▶ **DOCUMENT TEXT**
────
Hotlink prevention that still allows Google full access


#1

Hi, I am trying to prevent hotlinking of images from my various websites, however I do not want to block , hinder or in any way affect what google does.
I initially set up an htaccess file which allows google and other search engines to do what they want but blocks others from hotlink. This should have been ideal except that it does not work with cloudflare .

The generic block everything hotlink protection offered by Cloudflare is no good because it would interfere with google and it is absolutely critical that Google is unhindered. I would rather give up on the idea than mess with google.

Anyway, i have read everything I can find on the cloudflare community and it seems my best hope lies with something called “workers”. There is a sample of hotlink protection code at https://developers.cloudflare.com/workers/recipes/hotlink-protection/ but unfortunately this is of the block everything variety. Is there a template in existence which blocks hotlinking but allows google to hotlink?

Unfortunately I am not a programmer and there is little chance of me figuring out the necessary lines of coding. I can manage copy and paste and I can duplicate lines to add different search engines which is what I did with the htaccess. Anything more complicated is beyond me.

Any help appreciated.


#2

You can experiment with Firewall Rules. Something along the lines of:

URI Path contains jpg
AND Referrer is NOT your domain
AND User Agent NOT is Googlebot

Block

Hopefully someone double-checks my logic.


#3

Thanks, something like that might work. I am however, very nervous of experimenting with my main website as that’s where 100% of my income comes from. Im a photographer and so Google image search is critical. If my images are on the first few lines I sell them, if not I dont, and go hungry, so i need to be very careful that I dont cause a drop in rankings.
────
▶ **TASK ITEM**
Rewrite the passage of the hotlink prevention thread starting with "Thanks, something like" and going on through "drop in rankings.", changing "photographer" to "illustrator".
────
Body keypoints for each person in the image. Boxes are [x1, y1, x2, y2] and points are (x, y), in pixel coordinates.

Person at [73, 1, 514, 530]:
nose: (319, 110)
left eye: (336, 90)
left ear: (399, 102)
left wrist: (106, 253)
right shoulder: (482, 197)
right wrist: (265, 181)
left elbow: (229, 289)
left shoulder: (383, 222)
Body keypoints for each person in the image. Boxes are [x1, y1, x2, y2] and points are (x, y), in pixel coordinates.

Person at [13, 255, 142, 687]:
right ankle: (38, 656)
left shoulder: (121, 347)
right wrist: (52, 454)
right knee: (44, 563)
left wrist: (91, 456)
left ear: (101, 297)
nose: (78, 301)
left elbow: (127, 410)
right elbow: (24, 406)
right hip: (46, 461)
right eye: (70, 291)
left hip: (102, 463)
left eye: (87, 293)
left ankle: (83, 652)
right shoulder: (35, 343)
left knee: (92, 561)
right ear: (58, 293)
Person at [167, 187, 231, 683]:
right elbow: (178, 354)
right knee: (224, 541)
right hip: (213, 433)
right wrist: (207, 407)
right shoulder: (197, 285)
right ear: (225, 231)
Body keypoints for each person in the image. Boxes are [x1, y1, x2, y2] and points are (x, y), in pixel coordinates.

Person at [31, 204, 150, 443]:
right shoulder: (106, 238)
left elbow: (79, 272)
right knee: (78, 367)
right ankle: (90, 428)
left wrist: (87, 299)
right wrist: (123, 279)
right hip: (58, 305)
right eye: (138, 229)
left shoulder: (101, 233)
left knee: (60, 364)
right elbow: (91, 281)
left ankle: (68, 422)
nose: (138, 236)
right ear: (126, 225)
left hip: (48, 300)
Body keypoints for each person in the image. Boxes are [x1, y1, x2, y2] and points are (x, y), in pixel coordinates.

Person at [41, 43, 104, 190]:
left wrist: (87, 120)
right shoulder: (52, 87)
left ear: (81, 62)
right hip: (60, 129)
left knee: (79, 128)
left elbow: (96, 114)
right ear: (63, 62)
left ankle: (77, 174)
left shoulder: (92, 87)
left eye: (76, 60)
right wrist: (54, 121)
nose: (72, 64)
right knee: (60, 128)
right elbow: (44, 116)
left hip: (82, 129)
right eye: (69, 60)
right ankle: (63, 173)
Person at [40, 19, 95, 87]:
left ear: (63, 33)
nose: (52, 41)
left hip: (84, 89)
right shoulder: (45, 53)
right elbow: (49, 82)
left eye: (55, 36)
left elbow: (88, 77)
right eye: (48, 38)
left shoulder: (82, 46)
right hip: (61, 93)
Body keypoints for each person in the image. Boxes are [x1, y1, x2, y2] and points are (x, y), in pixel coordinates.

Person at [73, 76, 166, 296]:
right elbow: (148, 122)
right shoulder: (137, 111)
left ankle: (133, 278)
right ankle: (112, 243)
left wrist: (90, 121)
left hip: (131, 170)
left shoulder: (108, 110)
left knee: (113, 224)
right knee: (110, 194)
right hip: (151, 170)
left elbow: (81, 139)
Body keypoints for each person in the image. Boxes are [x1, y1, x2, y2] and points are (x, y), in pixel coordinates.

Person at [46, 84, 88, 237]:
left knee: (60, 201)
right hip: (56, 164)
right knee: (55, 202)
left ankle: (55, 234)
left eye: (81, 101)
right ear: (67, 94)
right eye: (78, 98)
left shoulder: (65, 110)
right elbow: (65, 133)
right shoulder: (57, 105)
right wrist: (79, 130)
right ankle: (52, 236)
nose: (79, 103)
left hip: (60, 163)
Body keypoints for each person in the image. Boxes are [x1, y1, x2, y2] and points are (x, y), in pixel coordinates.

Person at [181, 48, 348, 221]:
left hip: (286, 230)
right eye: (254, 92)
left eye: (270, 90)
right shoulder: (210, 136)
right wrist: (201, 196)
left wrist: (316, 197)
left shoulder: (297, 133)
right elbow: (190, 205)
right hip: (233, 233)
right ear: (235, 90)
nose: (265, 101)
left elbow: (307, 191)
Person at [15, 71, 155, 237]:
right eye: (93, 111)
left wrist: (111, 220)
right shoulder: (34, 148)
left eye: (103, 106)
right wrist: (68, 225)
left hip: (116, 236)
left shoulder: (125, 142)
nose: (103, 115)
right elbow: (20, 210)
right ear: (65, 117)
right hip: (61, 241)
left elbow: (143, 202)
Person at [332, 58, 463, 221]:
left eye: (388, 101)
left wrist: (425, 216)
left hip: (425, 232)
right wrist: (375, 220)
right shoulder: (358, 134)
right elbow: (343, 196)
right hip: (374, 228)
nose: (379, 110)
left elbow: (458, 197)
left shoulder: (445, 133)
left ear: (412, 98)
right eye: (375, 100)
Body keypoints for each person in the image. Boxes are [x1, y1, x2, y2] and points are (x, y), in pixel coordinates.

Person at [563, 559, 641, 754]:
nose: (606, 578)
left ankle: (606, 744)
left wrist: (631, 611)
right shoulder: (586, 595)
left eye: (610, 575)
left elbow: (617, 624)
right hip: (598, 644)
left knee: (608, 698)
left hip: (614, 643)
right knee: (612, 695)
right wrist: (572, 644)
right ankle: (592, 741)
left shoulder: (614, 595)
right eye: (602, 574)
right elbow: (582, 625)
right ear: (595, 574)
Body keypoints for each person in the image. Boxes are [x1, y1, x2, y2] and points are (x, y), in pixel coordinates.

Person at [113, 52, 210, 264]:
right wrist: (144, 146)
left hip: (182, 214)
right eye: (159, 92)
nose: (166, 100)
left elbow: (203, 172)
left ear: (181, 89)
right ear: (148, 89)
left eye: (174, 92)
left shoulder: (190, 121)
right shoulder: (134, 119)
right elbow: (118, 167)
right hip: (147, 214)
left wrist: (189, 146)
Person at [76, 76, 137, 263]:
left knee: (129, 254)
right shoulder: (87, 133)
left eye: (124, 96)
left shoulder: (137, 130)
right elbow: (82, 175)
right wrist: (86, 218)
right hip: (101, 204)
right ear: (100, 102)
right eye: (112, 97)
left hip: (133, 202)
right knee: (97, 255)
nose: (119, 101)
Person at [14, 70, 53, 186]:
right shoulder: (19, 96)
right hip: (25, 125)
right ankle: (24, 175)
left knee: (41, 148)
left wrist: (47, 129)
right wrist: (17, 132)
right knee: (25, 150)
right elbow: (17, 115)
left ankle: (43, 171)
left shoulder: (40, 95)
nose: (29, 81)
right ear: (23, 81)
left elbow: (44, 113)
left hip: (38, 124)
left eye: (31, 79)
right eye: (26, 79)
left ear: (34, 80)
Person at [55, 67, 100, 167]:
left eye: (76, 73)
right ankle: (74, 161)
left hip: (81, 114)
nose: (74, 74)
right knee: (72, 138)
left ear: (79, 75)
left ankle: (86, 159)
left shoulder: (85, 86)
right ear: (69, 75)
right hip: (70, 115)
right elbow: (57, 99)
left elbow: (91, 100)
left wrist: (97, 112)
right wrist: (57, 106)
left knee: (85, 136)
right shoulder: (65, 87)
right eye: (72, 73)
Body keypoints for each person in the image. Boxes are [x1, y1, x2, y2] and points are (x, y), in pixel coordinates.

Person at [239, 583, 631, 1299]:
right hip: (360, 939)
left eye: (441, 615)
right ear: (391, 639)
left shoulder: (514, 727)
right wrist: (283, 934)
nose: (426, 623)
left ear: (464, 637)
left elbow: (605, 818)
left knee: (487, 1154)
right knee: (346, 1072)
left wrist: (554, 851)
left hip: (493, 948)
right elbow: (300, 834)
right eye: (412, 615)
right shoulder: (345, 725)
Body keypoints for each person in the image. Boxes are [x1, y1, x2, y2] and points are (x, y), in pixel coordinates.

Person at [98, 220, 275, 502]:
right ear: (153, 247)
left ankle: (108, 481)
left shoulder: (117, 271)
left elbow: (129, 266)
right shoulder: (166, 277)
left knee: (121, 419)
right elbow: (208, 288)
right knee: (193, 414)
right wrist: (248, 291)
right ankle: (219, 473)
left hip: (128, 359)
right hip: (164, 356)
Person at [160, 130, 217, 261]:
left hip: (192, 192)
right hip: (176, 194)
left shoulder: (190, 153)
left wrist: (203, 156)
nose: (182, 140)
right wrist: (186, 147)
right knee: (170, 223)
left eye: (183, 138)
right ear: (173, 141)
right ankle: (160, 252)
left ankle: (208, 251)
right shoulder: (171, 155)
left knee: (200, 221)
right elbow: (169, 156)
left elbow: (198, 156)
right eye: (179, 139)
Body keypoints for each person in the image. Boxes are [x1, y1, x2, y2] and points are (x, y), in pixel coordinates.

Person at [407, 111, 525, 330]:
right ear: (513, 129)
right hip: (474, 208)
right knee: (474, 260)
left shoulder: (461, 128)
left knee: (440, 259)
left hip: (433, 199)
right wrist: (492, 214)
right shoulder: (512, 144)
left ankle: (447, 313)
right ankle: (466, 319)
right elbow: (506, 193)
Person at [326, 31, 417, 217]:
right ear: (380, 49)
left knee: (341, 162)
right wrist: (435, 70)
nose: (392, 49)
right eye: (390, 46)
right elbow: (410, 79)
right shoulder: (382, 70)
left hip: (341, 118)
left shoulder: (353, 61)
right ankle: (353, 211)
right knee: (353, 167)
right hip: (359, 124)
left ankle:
────
▶ **ANSWER FOR THE TASK**
Thanks, something like that might work. I am however, very nervous of experimenting with my main website as that’s where 100% of my income comes from. Im a illustrator and so Google image search is critical. If my images are on the first few lines I sell them, if not I dont, and go hungry, so i need to be very careful that I dont cause a drop in rankings.